Over the past few days, news has emerged that there have been intense discussions about how to restart the 2019-20 NHL season. In fact, this morning (May 19), the NHL reported that commissioner Gary Bettman and his people have been looking at “probably eight or nine different places” that would be able to host “a dozen or so teams in one location.”
Bettman noted that there’s no timetable and that specific issues, such as border crossings and quarantines, need to be resolved; still, there’s talk. More and more, the conversation has moved towards extending the 2019-20 season into the summer and moving the start of the 2020-21 season to later in the calendar year.
Although it’s hard to read between the lines, the report noted, “The NHL has the flexibility to finish this season by playing in the summer and to delay the start of next season as late as December while playing a full schedule.” This could be a way to prepare fans for what’s likely to happen, or it could one of many ideas floating around; however, it would change regular-season hockey as we know it for the near future.
As these discussions continue inching towards some resolution, in this post I’ll try to help Maple Leafs fans stay up-to-date by sharing news and rumours emerging from the team.

■ **Jobs**
(1) How would you translate this sentence from the hockey article into Spanish: "Bettman noted that there’s no timetable and that specific issues, such as border crossings and quarantines, need to be resolved; still, there’s talk."
(2) Which passages in the hockey article are set inside quotation marks? List every one.
You won't need the items that follow to do anything here.

■ **Record set**
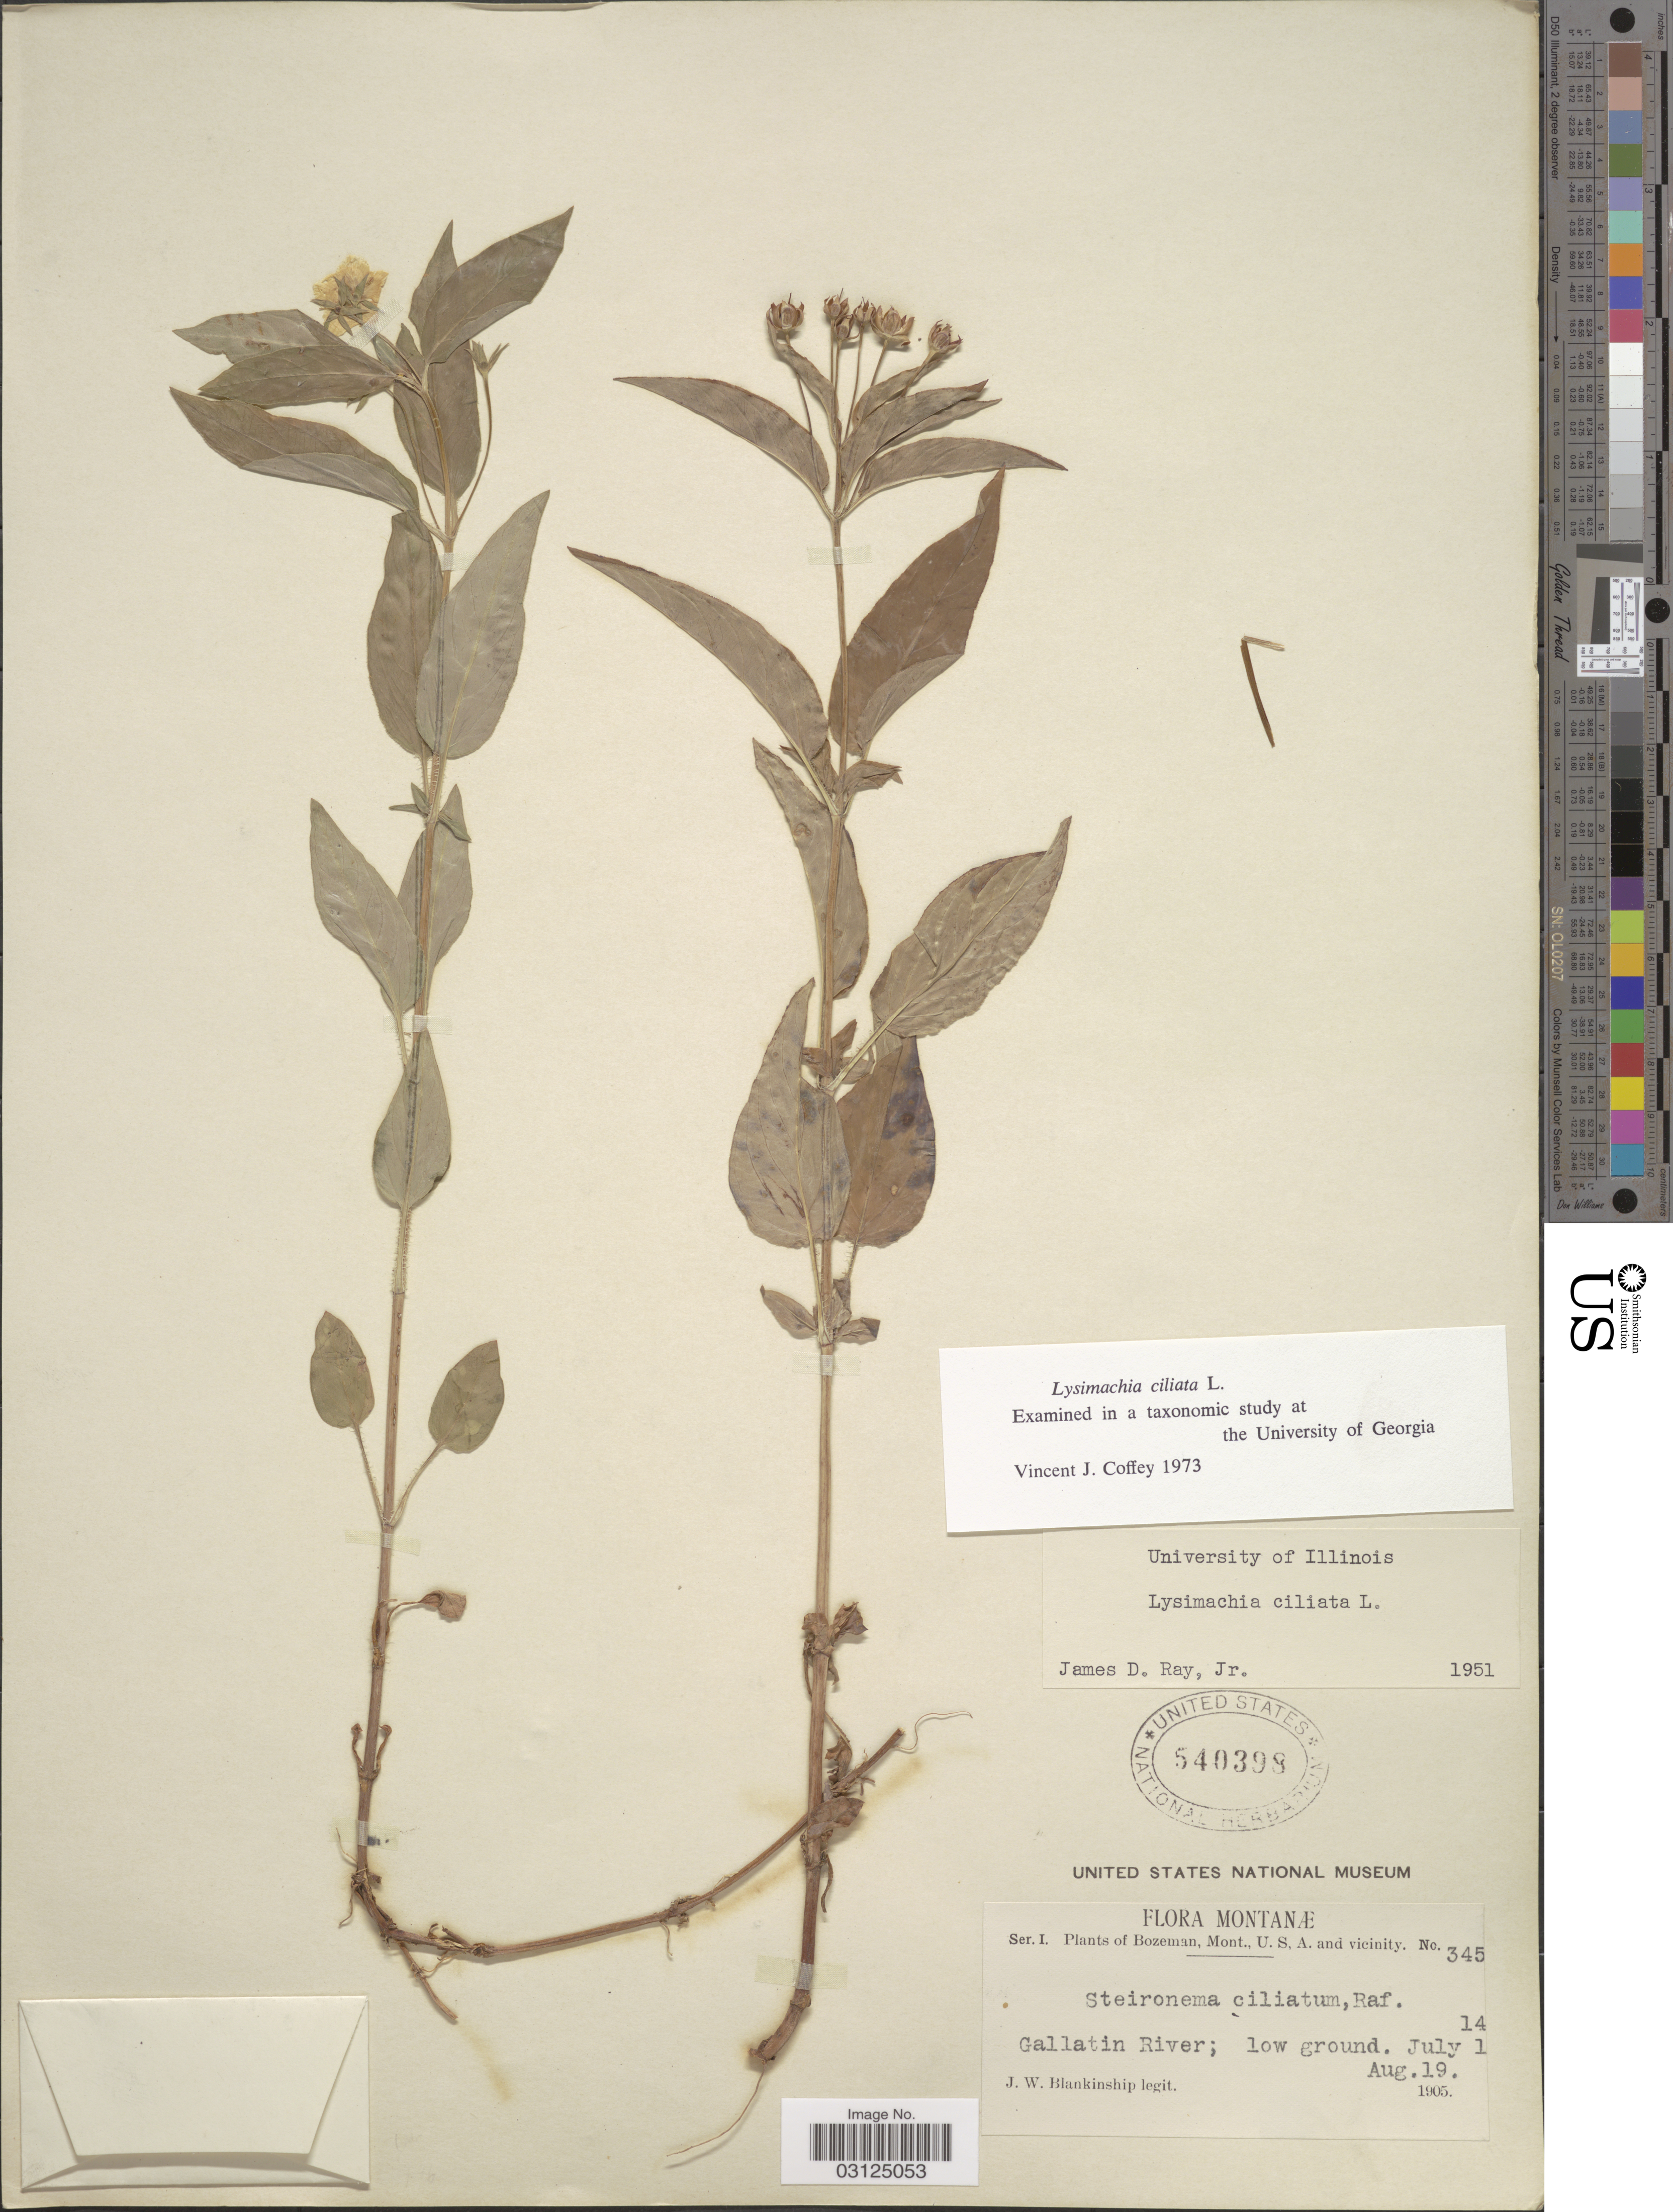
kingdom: Plantae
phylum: Tracheophyta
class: Magnoliopsida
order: Ericales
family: Primulaceae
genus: Lysimachia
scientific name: Lysimachia ciliata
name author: L.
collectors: J. W. Blankinship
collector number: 345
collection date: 1905-07-14/1905-08-19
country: United States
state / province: Montana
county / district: Gallatin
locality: Bozeman, and vicinity. Gallatin River.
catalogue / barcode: US 540398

■ **Responses per task**
(1) Bettman señaló que no hay un calendario y que es necesario resolver cuestiones específicas, como los cruces fronterizos y las cuarentenas; aun así, se habla del tema.

(2)
1. “probably eight or nine different places”
2. “a dozen or so teams in one location.”
3. “The NHL has the flexibility to finish this season by playing in the summer and to delay the start of next season as late as December while playing a full schedule.”